Iron controls glucose and glutamine metabolism in CD4 T cells. (A) Sorted naive CD4 T cells from WT and KO mice were activated for 3 d and compared for 2-NBDG uptake (Left) and expression of Glut1 (n = 4). (B) Sorted naive CD4 T cells were activated for 1 d and subjected to the Seahorse assay. The representative graph on the Left side shows ECAR using the glycolytic stress test from unstimulated (D0) and stimulated cells (D1). The bar graph on the Right side shows glycolytic capacity (n = 6). (C–E) Sorted naive CD4 T cells from KO mice were stimulated for 3 d in the presence of sodium-lactate. (C) The representative histograms and graph show cell proliferation (n = 4). (D) The graph shows TMRM of activated CD4 T cells with or without sodium-lactate. (E) The same cells were restimulated with PMA and ionomycin for 4 h and then analyzed for IL-2 cytokine. (F and G) Sorted naive CD4 T cells from WT and KO mice were activated with anti-CD3 and anti-CD28 antibodies for 3 d and analyzed for the indicated parameters. The graphs in (F) show the MFI of CD98 and amounts of glutamine and glutamate, αKG, and GSH levels in activated CD4 T cells (n = 3 to 4). (G) Graphs show MFI of intracellular levels of O-GlcNAc modification, ICAM-1 on the cell surface, and L-PHA levels in activated CD4 T cells (n = 3 to 4). The data are representative of at least three independent experiments. Error bars represent the mean ± SEM. *P < 0.05, **P < 0.01, ***P < 0.001, ns: not significant.

Fig. 6.

Iron overload remodels metabolic programming in naive CD4 T cells. Sorted naive CD4 T cells from WT and KO mice were activated, and metabolites were extracted from unstimulated (D0) and stimulated cells (D1).
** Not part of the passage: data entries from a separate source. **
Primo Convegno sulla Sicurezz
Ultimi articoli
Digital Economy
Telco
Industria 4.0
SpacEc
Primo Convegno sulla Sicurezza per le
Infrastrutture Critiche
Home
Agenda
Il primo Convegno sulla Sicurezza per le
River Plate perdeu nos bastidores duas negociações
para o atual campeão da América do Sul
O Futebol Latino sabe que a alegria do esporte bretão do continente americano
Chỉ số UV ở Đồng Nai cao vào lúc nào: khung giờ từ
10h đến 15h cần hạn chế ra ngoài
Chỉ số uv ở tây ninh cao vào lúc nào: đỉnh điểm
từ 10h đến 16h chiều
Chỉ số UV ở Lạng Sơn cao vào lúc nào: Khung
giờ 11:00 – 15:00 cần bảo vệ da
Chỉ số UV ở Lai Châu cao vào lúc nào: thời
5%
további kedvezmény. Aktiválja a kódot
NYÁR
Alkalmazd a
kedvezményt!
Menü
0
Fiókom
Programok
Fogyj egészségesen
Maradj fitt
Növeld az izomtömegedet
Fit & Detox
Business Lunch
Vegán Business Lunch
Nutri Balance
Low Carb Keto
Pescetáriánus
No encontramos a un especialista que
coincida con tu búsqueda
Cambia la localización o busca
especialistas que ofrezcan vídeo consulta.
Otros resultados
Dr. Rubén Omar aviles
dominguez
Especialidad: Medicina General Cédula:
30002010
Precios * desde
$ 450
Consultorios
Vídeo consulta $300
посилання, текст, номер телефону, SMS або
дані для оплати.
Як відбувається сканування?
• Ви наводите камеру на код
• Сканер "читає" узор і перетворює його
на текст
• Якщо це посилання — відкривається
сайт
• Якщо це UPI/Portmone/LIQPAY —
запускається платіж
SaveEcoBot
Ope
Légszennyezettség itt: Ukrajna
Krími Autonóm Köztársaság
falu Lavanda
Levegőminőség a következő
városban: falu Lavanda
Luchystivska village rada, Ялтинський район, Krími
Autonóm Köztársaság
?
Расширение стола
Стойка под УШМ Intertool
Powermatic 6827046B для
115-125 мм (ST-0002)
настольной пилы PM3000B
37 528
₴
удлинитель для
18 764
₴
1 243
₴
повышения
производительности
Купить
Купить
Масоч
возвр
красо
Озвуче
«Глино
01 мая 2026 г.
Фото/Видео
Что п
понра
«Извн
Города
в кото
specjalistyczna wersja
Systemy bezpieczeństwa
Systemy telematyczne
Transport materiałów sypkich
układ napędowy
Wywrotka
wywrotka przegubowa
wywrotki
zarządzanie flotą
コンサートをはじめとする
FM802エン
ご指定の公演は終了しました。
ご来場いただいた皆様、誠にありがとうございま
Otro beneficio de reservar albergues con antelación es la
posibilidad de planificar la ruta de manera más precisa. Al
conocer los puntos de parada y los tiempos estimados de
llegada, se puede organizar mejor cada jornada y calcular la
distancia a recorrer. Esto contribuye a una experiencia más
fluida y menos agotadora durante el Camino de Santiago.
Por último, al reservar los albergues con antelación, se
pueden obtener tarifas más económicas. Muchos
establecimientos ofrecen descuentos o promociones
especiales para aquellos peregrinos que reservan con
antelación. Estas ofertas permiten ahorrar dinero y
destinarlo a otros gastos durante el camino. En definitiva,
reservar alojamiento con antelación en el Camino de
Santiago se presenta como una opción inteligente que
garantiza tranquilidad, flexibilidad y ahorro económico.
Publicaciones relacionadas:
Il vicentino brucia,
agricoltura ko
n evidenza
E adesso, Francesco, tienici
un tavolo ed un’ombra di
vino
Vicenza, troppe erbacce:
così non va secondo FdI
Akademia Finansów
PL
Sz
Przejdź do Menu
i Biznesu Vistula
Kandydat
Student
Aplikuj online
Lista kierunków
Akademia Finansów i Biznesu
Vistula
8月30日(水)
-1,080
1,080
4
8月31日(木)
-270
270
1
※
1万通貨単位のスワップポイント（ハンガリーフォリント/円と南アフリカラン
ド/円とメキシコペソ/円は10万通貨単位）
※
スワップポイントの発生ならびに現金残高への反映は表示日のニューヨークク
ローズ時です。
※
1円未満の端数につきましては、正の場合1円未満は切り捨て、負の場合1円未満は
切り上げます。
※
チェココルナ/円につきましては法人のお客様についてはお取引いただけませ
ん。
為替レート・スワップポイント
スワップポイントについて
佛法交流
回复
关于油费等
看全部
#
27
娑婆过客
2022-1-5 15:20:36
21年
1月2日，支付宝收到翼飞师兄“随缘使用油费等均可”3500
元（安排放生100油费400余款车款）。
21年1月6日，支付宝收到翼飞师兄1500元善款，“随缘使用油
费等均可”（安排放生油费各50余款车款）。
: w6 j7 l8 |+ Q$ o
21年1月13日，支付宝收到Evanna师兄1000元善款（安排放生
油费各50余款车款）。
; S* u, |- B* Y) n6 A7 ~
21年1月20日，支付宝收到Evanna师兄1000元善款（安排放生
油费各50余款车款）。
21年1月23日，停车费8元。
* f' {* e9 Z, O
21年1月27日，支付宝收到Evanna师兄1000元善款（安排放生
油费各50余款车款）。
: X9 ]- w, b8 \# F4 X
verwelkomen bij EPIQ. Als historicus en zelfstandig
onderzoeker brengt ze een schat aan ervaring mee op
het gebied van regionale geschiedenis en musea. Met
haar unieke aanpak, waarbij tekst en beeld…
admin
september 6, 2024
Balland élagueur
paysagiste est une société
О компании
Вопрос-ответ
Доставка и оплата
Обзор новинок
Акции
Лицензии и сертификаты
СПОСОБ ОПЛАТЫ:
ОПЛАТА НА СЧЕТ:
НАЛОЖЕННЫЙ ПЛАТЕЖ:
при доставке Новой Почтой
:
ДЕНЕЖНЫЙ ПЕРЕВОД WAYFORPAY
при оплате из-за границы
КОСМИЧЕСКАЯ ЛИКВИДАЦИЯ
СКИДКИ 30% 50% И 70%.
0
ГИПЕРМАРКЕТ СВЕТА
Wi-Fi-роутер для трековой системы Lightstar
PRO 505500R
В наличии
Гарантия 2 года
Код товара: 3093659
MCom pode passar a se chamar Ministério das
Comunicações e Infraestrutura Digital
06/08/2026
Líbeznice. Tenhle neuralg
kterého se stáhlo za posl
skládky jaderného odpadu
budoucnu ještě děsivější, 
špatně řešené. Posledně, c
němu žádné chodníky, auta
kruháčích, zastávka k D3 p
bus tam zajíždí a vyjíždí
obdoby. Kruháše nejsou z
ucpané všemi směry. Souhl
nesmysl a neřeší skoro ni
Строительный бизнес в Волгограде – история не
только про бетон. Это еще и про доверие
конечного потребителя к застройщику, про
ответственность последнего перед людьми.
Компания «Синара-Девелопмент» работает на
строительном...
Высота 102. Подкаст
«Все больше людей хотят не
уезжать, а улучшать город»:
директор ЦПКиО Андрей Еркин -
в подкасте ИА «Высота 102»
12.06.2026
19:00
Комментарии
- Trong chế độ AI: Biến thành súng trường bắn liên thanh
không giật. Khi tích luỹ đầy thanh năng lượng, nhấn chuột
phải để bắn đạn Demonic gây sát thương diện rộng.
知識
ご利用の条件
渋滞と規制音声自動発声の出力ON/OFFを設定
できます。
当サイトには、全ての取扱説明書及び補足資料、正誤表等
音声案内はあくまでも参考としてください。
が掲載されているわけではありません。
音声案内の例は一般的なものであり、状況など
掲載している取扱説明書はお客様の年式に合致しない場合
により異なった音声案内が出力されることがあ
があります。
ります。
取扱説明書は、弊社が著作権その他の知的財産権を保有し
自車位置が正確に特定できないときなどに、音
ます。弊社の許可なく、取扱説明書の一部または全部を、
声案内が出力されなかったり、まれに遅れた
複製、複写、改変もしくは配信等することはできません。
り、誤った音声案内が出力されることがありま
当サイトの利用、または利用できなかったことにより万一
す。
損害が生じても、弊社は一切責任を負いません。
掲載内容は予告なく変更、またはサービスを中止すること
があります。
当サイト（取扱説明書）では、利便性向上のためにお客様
Metabolite extracts were subjected to targeted metabolomic analysis using LC–MS/MS with a reference library of 230 metabolites. (A) Heat maps show significantly different amounts of metabolites between KO and WT naive CD4 T cells at D0 (Left) and D1 (Right) (n = 3). (B) Graphs show relative levels of the indicated metabolites from glucose (Upper) and glutamine (Lower) metabolism pathways (n = 3 to 4). (C) WT and KO naive CD4 T cells were stimulated for 1 d in glucose-free RPMI containing glutamine (2 mM) and [¹³C₆]-glucose (11 mM). After 1 d of activation, cell extract was prepared and subjected to LC–MS analysis. Representative graphs show the percentage abundance of ¹³C₆-glucose-derived carbon in glycolysis (F6P, FBP, pyruvate, and lactate), TCA cycle (citrate, fumarate, and malate), glutamine metabolism (glutamate and GSH) and HBP (UDP-GlcNAc) intermediate metabolites. The error bars represent the mean ± SEM. *P < 0.05, **P < 0.01, ***P < 0.001, ns: not significant.